I am not sure if i have posted this question in rite forum.

it would be great if anyone can help me or give a tip of where to start from.

Refering to the attached doc.

Calculated the distances for boundary lines EF,FG,GH,HI,IJ and JA.

Calculated the bearing and distances for the half anges lines BI,CH and DG.

To your document:

add points x & y

Code:

/
B____x______________________/
/ C /
/ /
_____________________________/
/I y H
/
/
/

Construct point x:

Draw a line perpendicular to line BC, that

passes through point I.

Where the perpendicular line intersects the line BC,

call that point x

To clarify: angle BXI is 90 degrees.

(and,also angle HIX is 90 degrees.)

Line BC and Line JH are parallel, being 10m apart.

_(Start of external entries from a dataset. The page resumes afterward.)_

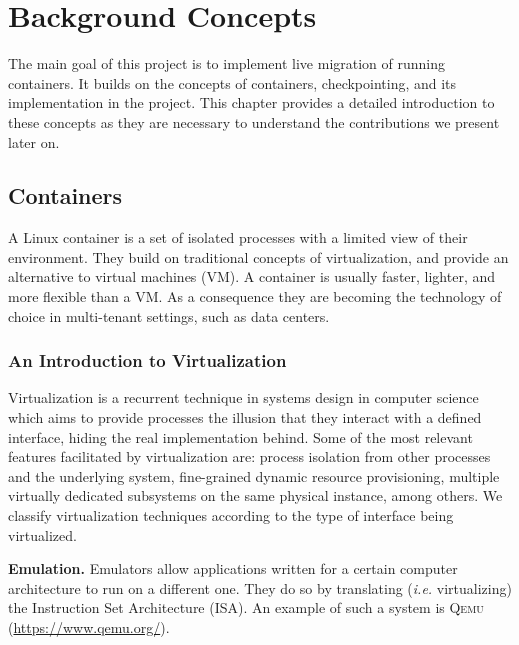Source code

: \chapter{Background Concepts} \label{chap:background}

The main goal of this project is to implement live migration of running containers.
It builds on the concepts of containers, checkpointing, and its implementation in the \criu project.
This chapter provides a detailed introduction to these concepts as they are necessary to understand the contributions we present later on.

\section{Containers} \label{sec:containers}

A Linux container is a set of isolated processes with a limited view of their environment.
They build on traditional concepts of virtualization, and provide an alternative to virtual machines (VM).
A container is usually faster, lighter, and more flexible than a VM.
As a consequence they are becoming the technology of choice in multi-tenant settings, such as data centers.

\subsection{An Introduction to Virtualization}

Virtualization is a recurrent technique in systems design in computer science which aims to provide processes the illusion that they interact with a defined interface, hiding the real implementation behind.
Some of the most relevant features facilitated by virtualization are: process isolation from other processes and the underlying system, fine-grained dynamic resource provisioning, multiple virtually dedicated subsystems on the same physical instance, among others.
We classify virtualization techniques according to the type of interface being virtualized.

\textbf{Emulation.}
Emulators allow applications written for a certain computer architecture to run on a different one.
They do so by translating (\textit{i.e.} virtualizing) the Instruction Set Architecture (ISA).
An example of such a system is \textsc{Qemu} (\url{https://www.qemu.org/}).

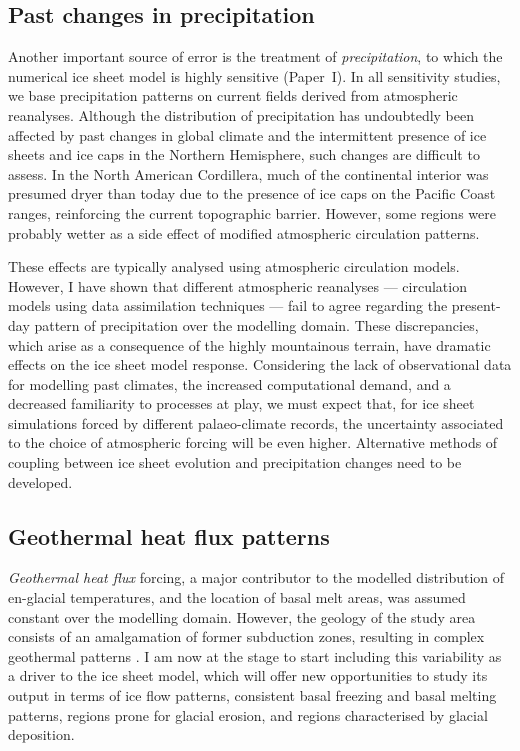 \documentclass[a4paper]{kappa}
\newcommand{\CCLI}[0]{Paper~I}      %
\begin{document}
\subsection{Past changes in precipitation}

Another important source of error is the treatment of \emph{precipitation}, to
which
the numerical ice sheet model is highly sensitive (\CCLI). In all sensitivity
studies, we base precipitation patterns on current fields derived from
atmospheric
reanalyses. Although the distribution of precipitation has undoubtedly
been affected by past changes in global climate and the intermittent presence
of ice sheets and ice caps in the Northern Hemisphere, such changes are
difficult to assess. In the North American Cordillera, much of the continental
interior was presumed dryer than today due to the presence of ice caps on the
Pacific Coast ranges, reinforcing the current topographic barrier. However,
some regions were probably wetter as a side effect of modified atmospheric
circulation patterns.

These effects are typically analysed using atmospheric
circulation models. However, I have shown that different atmospheric reanalyses
--- circulation models using data assimilation techniques --- fail to agree
regarding the present-day pattern of precipitation over the modelling domain.
These discrepancies, which arise as a consequence of the highly mountainous
terrain, have dramatic effects on the ice sheet model response. Considering the
lack of observational data for modelling past climates, the increased
computational demand, and a decreased familiarity to processes at play, we must
expect that, for ice sheet simulations forced by different palaeo-climate
records, the uncertainty associated to the choice of atmospheric forcing
will be even higher. Alternative methods of coupling between ice sheet
evolution and precipitation changes need to be developed.


\subsection{Geothermal heat flux patterns}

\emph{Geothermal heat flux} forcing, a major contributor to the modelled
distribution
of en-glacial temperatures, and the location of basal melt areas, was assumed
constant over the modelling domain. However, the geology of the study area
consists of an amalgamation of former subduction zones, resulting in complex
geothermal patterns \citep{Blackwell.Richards.2004}. I am now at the stage to
start including this variability as a driver to the ice sheet model, which will
offer new opportunities to study its output in terms of ice flow patterns,
consistent basal freezing and basal melting patterns, regions prone for glacial
erosion, and regions characterised by glacial deposition.
\end{document}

The distance between point x and point I is 10m.

Azimuth AB= 065:00:00 (65 deg 0 min 0 sec)

Azimuth BC= 128:30:00 (128 deg 30 min 0 sec)

The angle ABC is 116:30:00 (116 deg 30 min)

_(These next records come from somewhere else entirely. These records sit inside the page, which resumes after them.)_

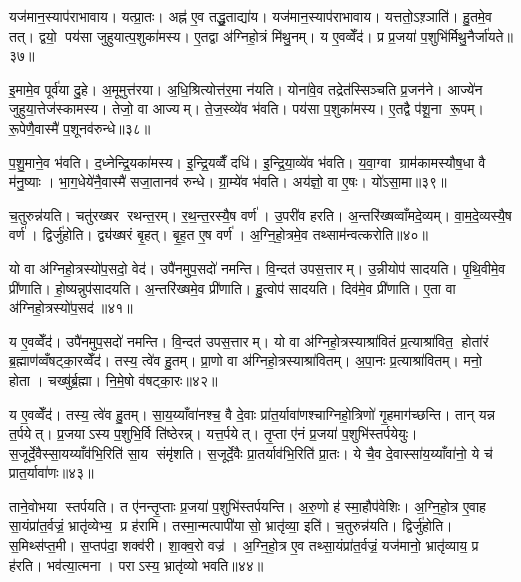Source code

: यज॑मान॒स्याप॑राभावाय। यत्प्रा॒तः। अह्न॑ ए॒व तद्धु॒ताद्या॑य। यज॑मान॒स्याप॑राभावाय। यत्ततो॒ऽश़्ञाति॑। हु॒तमे॒व तत्। द्वयो॒ पय॑सा जुहुयात्प॒शुका॑मस्य। ए॒तद्वा अ॑ग्निहो॒त्रं मि॑थु॒नम्। य ए॒वव्वेँद॑। प्र प्र॒जया॑ प॒शुभि॑र्मिथु॒नैर्जा॑यते॥३७॥

इ॒मामे॒व पूर्व॑या दु॒हे। अ॒मूमुत्त॑रया। अ॒धि॒श्रित्योत्त॑र॒मा न॑यति। योना॑वे॒व तद्रेत॑स्सिञ्चति प्र॒जन॑ने। आज्ये॑न जुहुया॒त्तेज॑स्कामस्य। तेजो॒ वा आज्यम्। ते॒ज॒स्व्ये॑व भ॑वति। पय॑सा प॒शुका॑मस्य। ए॒तद्वै प॑शू॒ना रू॒पम्। रू॒पेणै॒वास्मै॑ प॒शूनव॑रुन्धे॥३८॥

प॒शु॒माने॒व भ॑वति। द॒ध्नेन्द्रि॒यका॑मस्य। इ॒न्द्रि॒यव्वैँ दधि॑। इ॒न्द्रि॒या॒व्ये॑व भ॑वति। य॒वा॒ग्वा ग्राम॑कामस्यौष॒धा वै म॑नु॒ष्याः। भा॒ग॒धेये॑नै॒वास्मै॑ सजा॒तानव॑ रुन्धे। ग्रा॒म्ये॑व भ॑वति। अय॑ज्ञो॒ वा ए॒षः। यो॑ऽसा॒मा॥३९॥

च॒तुरुन्न॑यति। चतु॑रख्षर रथन्त॒रम्। र॒थ॒न्त॒रस्यै॒ष वर्ण॑। उ॒परी॑व हरति। अ॒न्तरि॑ख्षव्वाँमदे॒व्यम्। वा॒म॒दे॒व्यस्यै॒ष वर्ण॑। द्विर्जु॑होति। द्व्य॑ख्षरं बृ॒हत्। बृ॒ह॒त ए॒ष वर्ण॑। अ॒ग्नि॒हो॒त्रमे॒व तथ्साम॑न्वत्करोति॥४०॥

यो वा अ॑ग्निहो॒त्रस्यो॑प॒सदो॒ वेद॑। उपै॑नमुप॒सदो॑ नमन्ति। वि॒न्दत॑ उपस॒त्तारम्। उ॒न्नीयोप॑ सादयति। पृ॒थि॒वीमे॒व प्री॑णाति। हो॒ष्यन्नुप॑सादयति। अ॒न्तरि॑ख्षमे॒व प्री॑णाति। हु॒त्वोप॑ सादयति। दिव॑मे॒व प्री॑णाति। ए॒ता वा अ॑ग्निहो॒त्रस्यो॑प॒सद॑॥४१॥

य ए॒वव्वेँद॑। उपै॑नमुप॒सदो॑ नमन्ति। वि॒न्दत॑ उपस॒त्तारम्। यो वा अ॑ग्निहो॒त्रस्याश्रा॑वितं प्र॒त्याश्रा॑वित॒ होता॑रं ब्र॒ह्माण॑व्वँषट्का॒रव्वेँद॑। तस्य॒ त्वे॑व हु॒तम्। प्रा॒णो वा अ॑ग्निहो॒त्रस्याश्रा॑वितम्। अ॒पा॒नः प्र॒त्याश्रा॑वितम्। मनो॒ होता। चख्षु॑र्ब्र॒ह्मा। नि॒मे॒षो व॑षट्का॒रः॥४२॥

य ए॒वव्वेँद॑। तस्य॒ त्वे॑व हु॒तम्। सा॒य॒य्याँवा॑नश्च॒ वै दे॒वाः प्रा॑त॒र्यावा॑णश्चाग्निहो॒त्रिणो॑ गृ॒हमाग॑च्छन्ति। तान् यन्न त॒र्पयेत्। प्र॒जयाऽस्य प॒शुभि॒र्वि ति॑ष्ठेरन्न्। यत्त॒र्पयेत्। तृ॒प्ता ए॑नं प्र॒जया॑ प॒शुभि॑स्तर्पयेयुः। स॒जूर्दे॒वैस्सा॒यय्याँव॑भि॒रिति॑ सा॒य संमृ॑शति। स॒जूर्दे॒वैः प्रा॒तर्याव॑भि॒रिति॑ प्रा॒तः। ये चै॒व दे॒वास्सा॑य॒य्याँवा॑नो॒ ये च॑ प्रात॒र्यावा॑णः॥४३॥

ताने॒वोभया स्तर्पयति। त ए॑नन्तृ॒प्ताः प्र॒जया॑ प॒शुभि॑स्तर्पयन्ति। अ॒रु॒णो ह॑ स्मा॒हौप॑वेशिः। अ॒ग्नि॒हो॒त्र ए॒वाह सा॒यंप्रा॑त॒र्वज्रं॒ भ्रातृ॑व्येभ्य॒ प्र ह॑रामि। तस्मा॒न्मत्पापी॑यासो॒ भ्रातृ॑व्या॒ इति॑। च॒तुरुन्न॑यति। द्विर्जु॑होति। स॒मिथ्स॑प्त॒मी। स॒प्तप॑दा॒ शक्व॑री। शा॒क्व॒रो वज्र॑। अ॒ग्नि॒हो॒त्र ए॒व तथ्सा॒यंप्रा॑त॒र्वज्रं॒ यज॑मानो॒ भ्रातृ॑व्याय॒ प्र ह॑रति। भव॑त्या॒त्मना। पराऽस्य॒ भ्रातृ॑व्यो भवति॥४४॥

Lines AB & JI are parallel and Lines BC & IH are parallel

The angle CBI is half of angle ABC.

Angle CBI is 58deg 15min 00sec ( 58.25 degrees ) [15min is 0.25deg]

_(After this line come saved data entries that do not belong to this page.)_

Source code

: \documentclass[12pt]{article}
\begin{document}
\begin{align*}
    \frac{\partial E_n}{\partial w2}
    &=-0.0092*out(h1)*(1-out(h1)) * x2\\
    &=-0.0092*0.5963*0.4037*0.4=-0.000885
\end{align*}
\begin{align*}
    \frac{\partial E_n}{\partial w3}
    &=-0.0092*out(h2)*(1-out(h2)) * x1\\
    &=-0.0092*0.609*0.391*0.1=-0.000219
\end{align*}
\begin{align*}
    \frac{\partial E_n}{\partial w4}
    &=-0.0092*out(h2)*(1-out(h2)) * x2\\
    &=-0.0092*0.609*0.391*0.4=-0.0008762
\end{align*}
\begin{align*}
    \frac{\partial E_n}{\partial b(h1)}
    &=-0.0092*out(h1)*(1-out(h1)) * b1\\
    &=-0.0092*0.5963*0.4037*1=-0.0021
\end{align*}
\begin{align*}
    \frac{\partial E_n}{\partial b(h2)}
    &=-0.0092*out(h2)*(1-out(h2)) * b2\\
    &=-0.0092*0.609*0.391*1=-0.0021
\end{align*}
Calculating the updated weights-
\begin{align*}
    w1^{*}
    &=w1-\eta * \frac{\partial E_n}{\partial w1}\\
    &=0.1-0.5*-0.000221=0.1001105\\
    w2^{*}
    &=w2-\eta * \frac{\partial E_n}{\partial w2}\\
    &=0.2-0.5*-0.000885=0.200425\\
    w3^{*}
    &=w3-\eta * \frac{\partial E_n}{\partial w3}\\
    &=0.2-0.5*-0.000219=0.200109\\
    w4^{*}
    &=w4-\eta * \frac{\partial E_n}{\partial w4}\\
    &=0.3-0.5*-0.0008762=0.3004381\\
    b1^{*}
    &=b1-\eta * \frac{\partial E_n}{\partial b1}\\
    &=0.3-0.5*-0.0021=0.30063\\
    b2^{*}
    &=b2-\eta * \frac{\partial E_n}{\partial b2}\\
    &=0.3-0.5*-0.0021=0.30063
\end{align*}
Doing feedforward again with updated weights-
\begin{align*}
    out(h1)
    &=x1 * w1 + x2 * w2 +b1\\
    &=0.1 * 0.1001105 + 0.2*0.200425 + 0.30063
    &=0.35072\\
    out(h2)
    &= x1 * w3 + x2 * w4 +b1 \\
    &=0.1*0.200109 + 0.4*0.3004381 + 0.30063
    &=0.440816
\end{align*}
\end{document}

Distance BX = 10 Cotan(58.25deg) = 6.188

Construct point y:

Draw a line perpendicular to line IH, that

passes through point C.

Where the perpendicular line intersects the line IH,

call that point y

To clarify: angle BCY is 90 degrees.

(and,also angle IYC is 90 degrees.)

Line BC and Line IH are parallel, being 10m apart.

The distance between point y and point C is 10m.

Azimuth BC= 128:30:00 (128 deg 30 min 0 sec)

Azimuth CD= 074:40:00 (74 deg 40 min 0 sec)

The angle BCD is 126:10:00 (126 deg 10 min 0 sec)

The angle IHC is half of angle BCD.

Angle IHC is 63deg 5min 00sec ( 63.08333333 degrees ) [ 5min is 0.0833333333 deg]

Distance HY = 10 Cotan(63.08333333deg) = 5.077

The external or outside angle of ABC is the

same as the external or large angle of JIH

which is 360deg minus 116deg30min = 243:30:00

Distance BC is 50.29

Distance IH is 50.29 minus distance BT plus distance HY.

IH = -6.188 + 50.29 + 5.077 = 49.179

:::

Use the same process to determine distance HG.

for line JI:

The angle BAJ is 103deg30min

The adjustment along line IJ at point A will be

Tan(13deg30min)*10 = 2.401

for line FG:

the angle DEF is 139deg49min

the adjustment along line FG at point E will be

Tan(49deg49min)*10 = 11.840

As a check:

distance IJ: 56.50 - 6.188 + 2.401 = 52.713

distance FG: 60.50 - 6.766 +11.840 = 65.574

That is the idea. You should be able to complete the other required distances.